Drum Bus, Vocal Bus and Mix Bus Routing
Beyond sends and returns, grouping tracks into buses is essential for efficient mixing. Here's a typical EDM mix routing structure:
Drum Bus
Route all drum elements (kick, snare, claps, hats, percussion) into a group. On the group bus, you might have: a gentle compressor for glue (2:1, slow attack, catching maybe 3dB of reduction), a transient shaper to add or reduce the punch, and a subtle saturation device to add harmonics. Automation on this one fader controls all your drums simultaneously during drops and builds.
Synth/Melodic Bus
All your melodic synths, leads, and chords routed together. This makes it easy to drop all melodic elements simultaneously in a breakdown or ride the level as a group.
Bass Bus
Sub bass, mid bass, and any bass layers grouped together. Useful for controlling overall bass level and applying multiband limiting to keep the low end in check.
Mix Bus (Master)
The master fader in Ableton is your mix bus. This is where mastering-style processing lives — a very gentle compressor (2:1, maybe 1-2dB gain reduction), a linear phase EQ for broad tonal shaping, a limiter at the end to prevent clipping.

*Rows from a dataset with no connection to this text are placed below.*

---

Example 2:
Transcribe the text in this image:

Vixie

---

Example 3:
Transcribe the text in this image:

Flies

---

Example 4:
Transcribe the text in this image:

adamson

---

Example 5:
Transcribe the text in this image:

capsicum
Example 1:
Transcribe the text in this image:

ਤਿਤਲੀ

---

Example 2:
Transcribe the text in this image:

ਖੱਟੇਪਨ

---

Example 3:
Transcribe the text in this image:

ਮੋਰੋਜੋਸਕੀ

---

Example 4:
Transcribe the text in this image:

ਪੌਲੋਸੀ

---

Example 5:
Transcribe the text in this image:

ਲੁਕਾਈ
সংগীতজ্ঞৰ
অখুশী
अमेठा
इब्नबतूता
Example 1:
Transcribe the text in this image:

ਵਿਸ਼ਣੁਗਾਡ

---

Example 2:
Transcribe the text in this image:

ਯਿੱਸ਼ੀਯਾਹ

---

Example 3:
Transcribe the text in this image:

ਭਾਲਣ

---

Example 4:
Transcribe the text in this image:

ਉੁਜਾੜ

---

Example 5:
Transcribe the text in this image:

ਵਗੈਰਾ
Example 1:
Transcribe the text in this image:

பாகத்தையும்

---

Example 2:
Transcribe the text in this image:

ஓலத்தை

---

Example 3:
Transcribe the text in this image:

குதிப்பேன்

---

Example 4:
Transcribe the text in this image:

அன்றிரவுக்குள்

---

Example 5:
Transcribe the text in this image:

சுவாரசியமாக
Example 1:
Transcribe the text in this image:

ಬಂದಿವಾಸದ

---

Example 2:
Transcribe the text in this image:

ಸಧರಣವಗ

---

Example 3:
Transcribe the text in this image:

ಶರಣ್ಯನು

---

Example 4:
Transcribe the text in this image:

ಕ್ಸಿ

Keep processing on the master very light during mixing — save the heavier stuff for mastering.
Parallel Processing via Sends
Because sends copy your signal to a Return Track while leaving the original intact, they're perfect for parallel processing of any kind — not just reverb and delay. Here are some creative uses:
Parallel Saturation: Route your entire drum bus to a Return Track with a heavily saturated chain (Saturator → Compressor → high-pass filter). Blend in just a touch of this for harmonic excitement on your drums without touching the original signal.

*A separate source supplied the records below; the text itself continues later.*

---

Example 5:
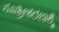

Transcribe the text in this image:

ಸೂತ್ರೀಕರಣಕ್ಕೆ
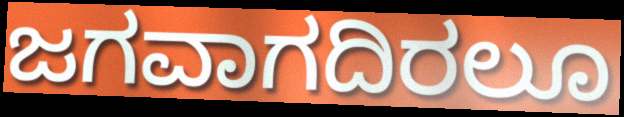
ಜಗವಾಗದಿರಲೂ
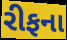
રીફના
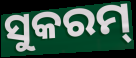
ସୁକରମ୍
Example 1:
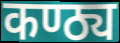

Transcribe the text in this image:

कण्ठ्य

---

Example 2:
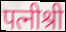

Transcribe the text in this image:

पत्नीश्री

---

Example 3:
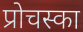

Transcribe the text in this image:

प्रोचस्का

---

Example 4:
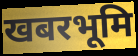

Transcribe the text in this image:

खबरभूमि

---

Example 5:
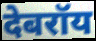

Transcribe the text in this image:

देबरॉय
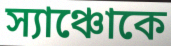
স্যাঞ্চোকে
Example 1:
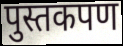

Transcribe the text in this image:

पुस्तकपण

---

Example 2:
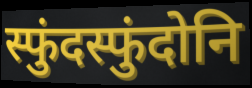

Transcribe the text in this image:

स्फुंदस्फुंदोनि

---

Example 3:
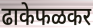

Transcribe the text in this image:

ढाकेफळकर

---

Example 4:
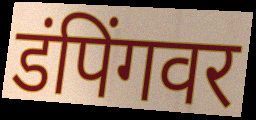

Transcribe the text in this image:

डंपिंगवर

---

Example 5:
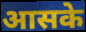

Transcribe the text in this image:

आसके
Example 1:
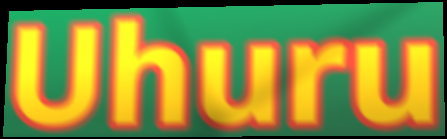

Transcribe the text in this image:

Uhuru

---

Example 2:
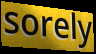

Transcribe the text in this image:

sorely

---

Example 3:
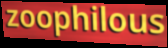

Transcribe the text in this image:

zoophilous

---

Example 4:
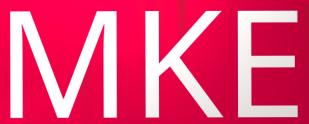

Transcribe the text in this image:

MKE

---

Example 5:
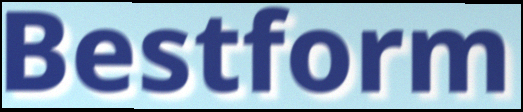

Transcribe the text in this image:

Bestform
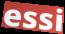
essi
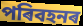
পৰিবহনৰ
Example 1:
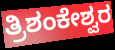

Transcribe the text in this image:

ತ್ರಿಶಂಕೇಶ್ವರ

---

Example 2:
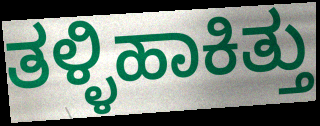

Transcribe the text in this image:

ತಳ್ಳಿಹಾಕಿತ್ತು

Parallel EQ: Route a bass track to a Return with a mid-range boost EQ. This adds frequency content to the parallel path that you blend in for more presence, without changing the character of the original dry signal.

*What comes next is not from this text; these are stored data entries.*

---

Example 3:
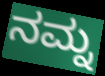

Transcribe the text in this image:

ನಮ್ನ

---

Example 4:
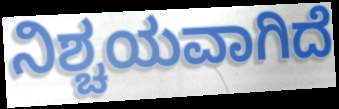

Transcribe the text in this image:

ನಿಶ್ಚಯವಾಗಿದೆ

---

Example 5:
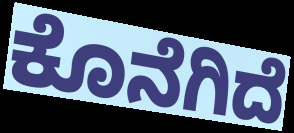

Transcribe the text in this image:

ಕೊನೆಗಿದೆ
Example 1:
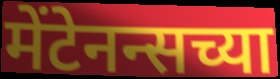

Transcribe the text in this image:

मेंटेनन्सच्या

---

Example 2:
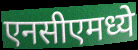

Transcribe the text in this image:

एनसीएमध्ये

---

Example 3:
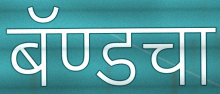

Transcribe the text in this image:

बॅण्डचा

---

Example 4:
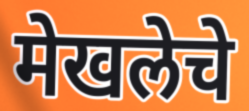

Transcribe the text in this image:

मेखलेचे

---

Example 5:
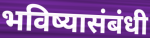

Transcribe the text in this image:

भविष्यासंबंधी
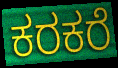
ಕರಕರೆ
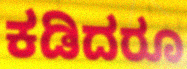
ಕಡಿದರೂ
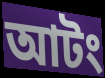
আটং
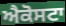
ਐਕੋਸਟਾ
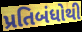
પ્રતિબંધોથી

Width Send: Create a Return Track with a Haas effect (a very short delay on one side) and a stereo imager. Route mono elements to this return to add controlled width while keeping the original centred and mono-compatible.
CPU Savings: Why Routing Matters for Performance
On a modern computer, a single instance of a CPU-hungry reverb like Convolution Reverb Pro might cost 10-15% of your CPU budget. Run it twelve times and you're in trouble — buffer dropouts, clicks, and pops. Run it once as a Return Track and route twelve channels to it — same sound, fraction of the CPU cost.
The same logic applies to any processor that multiple tracks share. One master EQ, one master compressor, one master limiter — not dozens of individual instances doing the same job.
Proper routing is also essential for recall. If you need to revisit a project three months later, a well-organised routing structure makes it immediately obvious what everything is doing. A flat list of tracks with effects everywhere is an archaeological dig. A neat bus structure with labelled groups is self-documenting.
Take the time to set up your routing properly at the start of each project. It's one of those things that feels like overhead but saves you hours further down the line — and produces a genuinely better-sounding mix.